Search the material below for the word "lobe". Copy every line that has it.

+ + +

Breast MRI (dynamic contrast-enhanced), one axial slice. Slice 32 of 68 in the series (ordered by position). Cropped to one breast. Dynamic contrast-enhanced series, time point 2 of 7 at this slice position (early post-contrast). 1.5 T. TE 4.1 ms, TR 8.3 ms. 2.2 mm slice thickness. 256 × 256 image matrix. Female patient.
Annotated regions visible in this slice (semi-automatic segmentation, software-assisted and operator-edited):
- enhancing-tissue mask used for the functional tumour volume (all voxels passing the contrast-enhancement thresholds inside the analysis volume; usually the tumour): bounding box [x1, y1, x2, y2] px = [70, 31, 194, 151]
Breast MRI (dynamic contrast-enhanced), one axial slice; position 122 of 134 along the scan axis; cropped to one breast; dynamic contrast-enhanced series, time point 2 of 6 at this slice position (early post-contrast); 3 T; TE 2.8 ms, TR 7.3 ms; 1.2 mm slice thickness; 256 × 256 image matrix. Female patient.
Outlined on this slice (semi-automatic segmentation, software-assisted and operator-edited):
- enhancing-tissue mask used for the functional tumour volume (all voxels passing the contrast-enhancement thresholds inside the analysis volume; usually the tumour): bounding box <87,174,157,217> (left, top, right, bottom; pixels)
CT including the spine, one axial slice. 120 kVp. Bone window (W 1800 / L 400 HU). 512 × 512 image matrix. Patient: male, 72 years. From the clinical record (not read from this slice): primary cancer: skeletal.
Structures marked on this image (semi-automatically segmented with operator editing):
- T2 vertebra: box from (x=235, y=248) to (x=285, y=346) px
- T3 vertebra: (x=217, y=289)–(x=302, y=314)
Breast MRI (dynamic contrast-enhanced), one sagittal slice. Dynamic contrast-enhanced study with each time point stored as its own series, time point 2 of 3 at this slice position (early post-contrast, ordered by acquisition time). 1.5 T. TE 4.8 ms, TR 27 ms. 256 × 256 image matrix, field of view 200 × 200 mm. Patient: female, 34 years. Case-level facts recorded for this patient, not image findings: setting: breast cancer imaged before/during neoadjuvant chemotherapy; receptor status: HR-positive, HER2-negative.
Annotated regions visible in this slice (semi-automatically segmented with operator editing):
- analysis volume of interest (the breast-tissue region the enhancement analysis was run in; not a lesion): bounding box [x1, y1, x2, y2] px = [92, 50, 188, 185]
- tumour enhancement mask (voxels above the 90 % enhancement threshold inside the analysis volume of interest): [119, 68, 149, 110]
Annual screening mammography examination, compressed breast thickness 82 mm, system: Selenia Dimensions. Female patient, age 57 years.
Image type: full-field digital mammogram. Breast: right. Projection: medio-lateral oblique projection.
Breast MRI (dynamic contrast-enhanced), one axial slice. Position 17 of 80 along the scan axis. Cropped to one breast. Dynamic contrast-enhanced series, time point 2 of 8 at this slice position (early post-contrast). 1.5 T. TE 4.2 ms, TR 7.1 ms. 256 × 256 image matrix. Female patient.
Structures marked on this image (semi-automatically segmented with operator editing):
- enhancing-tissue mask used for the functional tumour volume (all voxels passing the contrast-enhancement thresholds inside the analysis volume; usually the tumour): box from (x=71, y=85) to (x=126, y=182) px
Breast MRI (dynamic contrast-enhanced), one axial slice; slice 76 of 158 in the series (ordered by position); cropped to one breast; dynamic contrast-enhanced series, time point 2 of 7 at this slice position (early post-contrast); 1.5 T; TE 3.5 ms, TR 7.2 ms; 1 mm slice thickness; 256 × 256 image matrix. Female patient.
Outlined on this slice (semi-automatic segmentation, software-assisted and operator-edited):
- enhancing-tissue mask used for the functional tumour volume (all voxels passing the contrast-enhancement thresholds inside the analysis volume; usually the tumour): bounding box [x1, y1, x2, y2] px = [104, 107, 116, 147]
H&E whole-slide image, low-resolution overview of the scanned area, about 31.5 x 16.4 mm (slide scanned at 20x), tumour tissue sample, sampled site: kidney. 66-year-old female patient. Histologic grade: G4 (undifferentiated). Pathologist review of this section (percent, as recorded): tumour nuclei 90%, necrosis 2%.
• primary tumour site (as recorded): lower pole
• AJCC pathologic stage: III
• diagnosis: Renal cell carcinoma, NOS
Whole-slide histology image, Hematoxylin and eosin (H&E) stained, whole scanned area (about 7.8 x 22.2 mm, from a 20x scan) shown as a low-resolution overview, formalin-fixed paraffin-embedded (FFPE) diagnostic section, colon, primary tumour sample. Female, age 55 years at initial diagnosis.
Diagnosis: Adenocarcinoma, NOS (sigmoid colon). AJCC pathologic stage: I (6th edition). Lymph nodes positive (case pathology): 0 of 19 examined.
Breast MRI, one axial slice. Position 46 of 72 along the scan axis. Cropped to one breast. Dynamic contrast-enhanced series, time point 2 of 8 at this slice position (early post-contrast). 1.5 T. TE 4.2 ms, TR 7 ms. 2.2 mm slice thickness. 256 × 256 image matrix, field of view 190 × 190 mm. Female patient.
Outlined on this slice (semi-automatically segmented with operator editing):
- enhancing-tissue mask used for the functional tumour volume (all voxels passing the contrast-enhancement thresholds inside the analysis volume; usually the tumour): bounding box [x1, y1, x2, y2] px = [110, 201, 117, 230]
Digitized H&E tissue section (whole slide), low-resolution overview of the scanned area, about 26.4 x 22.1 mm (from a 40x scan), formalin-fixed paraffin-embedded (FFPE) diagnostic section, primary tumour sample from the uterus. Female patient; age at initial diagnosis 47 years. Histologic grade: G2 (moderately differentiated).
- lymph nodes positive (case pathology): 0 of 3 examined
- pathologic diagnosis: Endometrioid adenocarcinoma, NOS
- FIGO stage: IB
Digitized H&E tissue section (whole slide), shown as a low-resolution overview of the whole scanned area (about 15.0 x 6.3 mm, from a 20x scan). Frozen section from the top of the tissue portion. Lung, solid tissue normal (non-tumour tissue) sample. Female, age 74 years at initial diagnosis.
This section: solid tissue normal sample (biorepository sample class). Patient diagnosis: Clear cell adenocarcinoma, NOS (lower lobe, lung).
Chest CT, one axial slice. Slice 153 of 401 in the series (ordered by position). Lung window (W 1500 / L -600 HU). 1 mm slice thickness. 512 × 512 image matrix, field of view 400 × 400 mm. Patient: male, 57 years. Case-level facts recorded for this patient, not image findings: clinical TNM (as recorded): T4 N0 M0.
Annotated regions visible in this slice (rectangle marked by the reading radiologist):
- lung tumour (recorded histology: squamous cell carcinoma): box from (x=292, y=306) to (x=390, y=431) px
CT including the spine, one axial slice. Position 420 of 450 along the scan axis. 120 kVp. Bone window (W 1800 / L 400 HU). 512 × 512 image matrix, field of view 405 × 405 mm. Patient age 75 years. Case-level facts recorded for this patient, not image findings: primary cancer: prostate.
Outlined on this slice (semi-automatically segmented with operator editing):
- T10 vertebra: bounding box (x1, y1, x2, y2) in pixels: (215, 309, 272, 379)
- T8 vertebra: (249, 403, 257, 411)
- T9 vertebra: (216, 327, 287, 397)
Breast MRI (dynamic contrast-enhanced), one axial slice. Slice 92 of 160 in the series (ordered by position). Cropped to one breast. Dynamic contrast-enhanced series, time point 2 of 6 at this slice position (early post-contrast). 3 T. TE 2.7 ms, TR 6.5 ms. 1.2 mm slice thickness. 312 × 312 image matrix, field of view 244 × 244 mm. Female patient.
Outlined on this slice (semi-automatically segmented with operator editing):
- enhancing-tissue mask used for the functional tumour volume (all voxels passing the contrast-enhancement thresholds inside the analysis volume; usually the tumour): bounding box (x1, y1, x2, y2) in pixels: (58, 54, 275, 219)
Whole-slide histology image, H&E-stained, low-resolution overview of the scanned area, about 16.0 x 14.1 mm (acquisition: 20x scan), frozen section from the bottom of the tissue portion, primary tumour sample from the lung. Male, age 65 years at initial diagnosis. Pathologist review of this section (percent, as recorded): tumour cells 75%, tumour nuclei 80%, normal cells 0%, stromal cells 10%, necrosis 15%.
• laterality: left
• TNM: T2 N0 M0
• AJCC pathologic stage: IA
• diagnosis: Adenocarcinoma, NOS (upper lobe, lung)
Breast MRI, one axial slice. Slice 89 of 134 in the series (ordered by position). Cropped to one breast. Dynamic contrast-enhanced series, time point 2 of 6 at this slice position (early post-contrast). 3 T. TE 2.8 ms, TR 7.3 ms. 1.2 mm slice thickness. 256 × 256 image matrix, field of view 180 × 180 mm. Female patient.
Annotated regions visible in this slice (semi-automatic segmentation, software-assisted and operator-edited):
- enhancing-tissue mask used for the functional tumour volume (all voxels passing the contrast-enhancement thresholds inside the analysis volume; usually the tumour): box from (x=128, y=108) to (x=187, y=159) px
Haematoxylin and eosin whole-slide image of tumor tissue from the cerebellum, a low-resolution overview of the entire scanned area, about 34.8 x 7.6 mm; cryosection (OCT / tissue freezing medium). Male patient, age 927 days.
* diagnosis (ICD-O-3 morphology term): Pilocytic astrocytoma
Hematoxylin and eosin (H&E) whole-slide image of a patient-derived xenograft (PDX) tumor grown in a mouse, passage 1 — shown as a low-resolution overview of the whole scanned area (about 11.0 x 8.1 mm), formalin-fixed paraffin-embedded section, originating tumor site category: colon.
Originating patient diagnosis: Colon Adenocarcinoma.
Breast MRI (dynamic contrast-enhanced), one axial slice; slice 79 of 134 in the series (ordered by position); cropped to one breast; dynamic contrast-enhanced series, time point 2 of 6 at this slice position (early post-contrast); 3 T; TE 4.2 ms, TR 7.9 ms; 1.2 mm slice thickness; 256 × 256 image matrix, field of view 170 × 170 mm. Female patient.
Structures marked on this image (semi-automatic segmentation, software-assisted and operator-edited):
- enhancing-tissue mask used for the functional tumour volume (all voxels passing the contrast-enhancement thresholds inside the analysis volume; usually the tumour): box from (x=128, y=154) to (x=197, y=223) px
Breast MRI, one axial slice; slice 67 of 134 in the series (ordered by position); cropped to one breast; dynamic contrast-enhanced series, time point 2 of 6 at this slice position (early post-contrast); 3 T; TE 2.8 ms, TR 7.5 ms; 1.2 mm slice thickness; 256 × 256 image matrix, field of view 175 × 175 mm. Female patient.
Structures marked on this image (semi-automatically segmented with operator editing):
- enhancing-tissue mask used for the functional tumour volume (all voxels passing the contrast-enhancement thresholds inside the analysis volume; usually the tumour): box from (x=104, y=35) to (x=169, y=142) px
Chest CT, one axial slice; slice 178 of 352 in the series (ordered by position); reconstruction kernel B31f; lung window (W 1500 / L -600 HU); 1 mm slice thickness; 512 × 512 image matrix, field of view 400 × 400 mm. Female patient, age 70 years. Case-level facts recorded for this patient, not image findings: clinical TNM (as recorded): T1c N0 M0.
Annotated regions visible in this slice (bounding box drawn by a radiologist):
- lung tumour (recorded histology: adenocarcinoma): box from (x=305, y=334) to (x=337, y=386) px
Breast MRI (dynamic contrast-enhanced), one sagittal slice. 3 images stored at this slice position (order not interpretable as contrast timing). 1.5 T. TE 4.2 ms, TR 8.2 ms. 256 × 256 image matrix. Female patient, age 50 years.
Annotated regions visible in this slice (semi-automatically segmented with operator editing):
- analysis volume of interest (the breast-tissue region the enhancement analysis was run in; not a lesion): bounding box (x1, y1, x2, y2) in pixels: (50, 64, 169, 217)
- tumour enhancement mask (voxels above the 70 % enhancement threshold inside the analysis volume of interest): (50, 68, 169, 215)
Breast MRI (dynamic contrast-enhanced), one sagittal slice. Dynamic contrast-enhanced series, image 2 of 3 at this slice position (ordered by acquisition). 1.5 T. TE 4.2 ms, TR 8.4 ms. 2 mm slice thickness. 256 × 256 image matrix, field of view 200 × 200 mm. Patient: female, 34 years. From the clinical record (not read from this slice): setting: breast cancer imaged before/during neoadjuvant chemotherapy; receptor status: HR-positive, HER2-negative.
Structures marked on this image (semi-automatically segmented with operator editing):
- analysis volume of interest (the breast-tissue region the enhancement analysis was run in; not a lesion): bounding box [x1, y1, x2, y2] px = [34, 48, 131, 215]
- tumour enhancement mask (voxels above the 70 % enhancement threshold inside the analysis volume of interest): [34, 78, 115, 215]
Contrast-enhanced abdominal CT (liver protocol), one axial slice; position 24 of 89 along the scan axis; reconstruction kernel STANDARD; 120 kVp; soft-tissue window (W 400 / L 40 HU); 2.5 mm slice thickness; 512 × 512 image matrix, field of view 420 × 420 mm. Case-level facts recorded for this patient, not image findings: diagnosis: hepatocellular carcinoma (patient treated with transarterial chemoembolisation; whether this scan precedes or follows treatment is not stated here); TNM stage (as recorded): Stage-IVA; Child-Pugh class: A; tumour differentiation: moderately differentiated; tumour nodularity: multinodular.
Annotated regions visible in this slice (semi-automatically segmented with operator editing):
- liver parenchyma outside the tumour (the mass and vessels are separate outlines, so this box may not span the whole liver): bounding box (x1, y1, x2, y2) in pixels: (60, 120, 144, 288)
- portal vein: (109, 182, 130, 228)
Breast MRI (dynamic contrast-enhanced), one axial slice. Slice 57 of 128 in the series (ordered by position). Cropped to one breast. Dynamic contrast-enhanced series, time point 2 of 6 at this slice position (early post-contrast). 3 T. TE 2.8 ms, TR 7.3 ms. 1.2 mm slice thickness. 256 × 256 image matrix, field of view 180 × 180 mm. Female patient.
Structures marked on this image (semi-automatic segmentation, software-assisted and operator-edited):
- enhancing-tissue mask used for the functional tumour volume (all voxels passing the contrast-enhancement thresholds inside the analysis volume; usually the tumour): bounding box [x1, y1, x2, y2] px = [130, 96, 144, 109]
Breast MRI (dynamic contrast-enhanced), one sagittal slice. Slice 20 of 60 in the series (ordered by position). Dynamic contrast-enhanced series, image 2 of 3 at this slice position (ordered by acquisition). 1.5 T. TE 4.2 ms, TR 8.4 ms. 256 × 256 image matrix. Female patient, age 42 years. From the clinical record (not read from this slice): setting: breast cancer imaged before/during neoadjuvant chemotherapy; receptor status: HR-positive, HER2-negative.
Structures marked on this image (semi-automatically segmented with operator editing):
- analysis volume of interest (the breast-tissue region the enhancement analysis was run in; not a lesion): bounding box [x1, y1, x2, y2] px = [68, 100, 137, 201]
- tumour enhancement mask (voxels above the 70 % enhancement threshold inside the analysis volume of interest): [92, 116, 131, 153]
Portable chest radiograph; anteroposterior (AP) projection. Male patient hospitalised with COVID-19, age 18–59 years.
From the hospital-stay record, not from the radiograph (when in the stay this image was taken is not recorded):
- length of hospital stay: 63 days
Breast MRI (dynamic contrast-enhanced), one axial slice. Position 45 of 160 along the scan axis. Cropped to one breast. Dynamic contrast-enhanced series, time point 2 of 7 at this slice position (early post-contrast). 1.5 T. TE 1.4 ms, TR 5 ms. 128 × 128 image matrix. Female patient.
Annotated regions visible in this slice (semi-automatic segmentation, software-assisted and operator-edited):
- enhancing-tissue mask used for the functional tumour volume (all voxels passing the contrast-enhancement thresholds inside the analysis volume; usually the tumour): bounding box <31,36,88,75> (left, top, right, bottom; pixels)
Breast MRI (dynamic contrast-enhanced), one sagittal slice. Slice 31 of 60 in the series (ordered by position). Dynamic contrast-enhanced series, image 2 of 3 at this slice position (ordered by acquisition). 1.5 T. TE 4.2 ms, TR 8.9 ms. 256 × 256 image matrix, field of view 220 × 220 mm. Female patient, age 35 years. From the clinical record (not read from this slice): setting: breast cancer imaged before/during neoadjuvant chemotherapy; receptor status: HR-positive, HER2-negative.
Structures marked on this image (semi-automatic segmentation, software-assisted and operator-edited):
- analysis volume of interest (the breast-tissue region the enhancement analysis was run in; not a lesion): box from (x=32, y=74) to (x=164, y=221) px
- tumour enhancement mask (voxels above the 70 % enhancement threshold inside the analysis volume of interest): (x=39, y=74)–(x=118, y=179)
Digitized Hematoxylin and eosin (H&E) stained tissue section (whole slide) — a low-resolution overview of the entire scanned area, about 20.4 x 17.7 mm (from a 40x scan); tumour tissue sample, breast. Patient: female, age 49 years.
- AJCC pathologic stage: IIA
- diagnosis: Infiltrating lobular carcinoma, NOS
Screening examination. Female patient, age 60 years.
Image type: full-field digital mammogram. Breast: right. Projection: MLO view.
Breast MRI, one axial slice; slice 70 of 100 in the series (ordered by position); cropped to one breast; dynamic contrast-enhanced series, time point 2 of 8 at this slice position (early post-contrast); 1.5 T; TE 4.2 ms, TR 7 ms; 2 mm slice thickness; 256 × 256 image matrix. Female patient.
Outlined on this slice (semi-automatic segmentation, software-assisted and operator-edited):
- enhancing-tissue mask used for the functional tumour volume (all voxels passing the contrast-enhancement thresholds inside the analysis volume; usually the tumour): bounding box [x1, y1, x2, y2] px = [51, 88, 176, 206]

+ + +

EXPECTED ANSWER:
This section: solid tissue normal sample (biorepository sample class). Patient diagnosis: Clear cell adenocarcinoma, NOS (lower lobe, lung).
• diagnosis: Adenocarcinoma, NOS (upper lobe, lung)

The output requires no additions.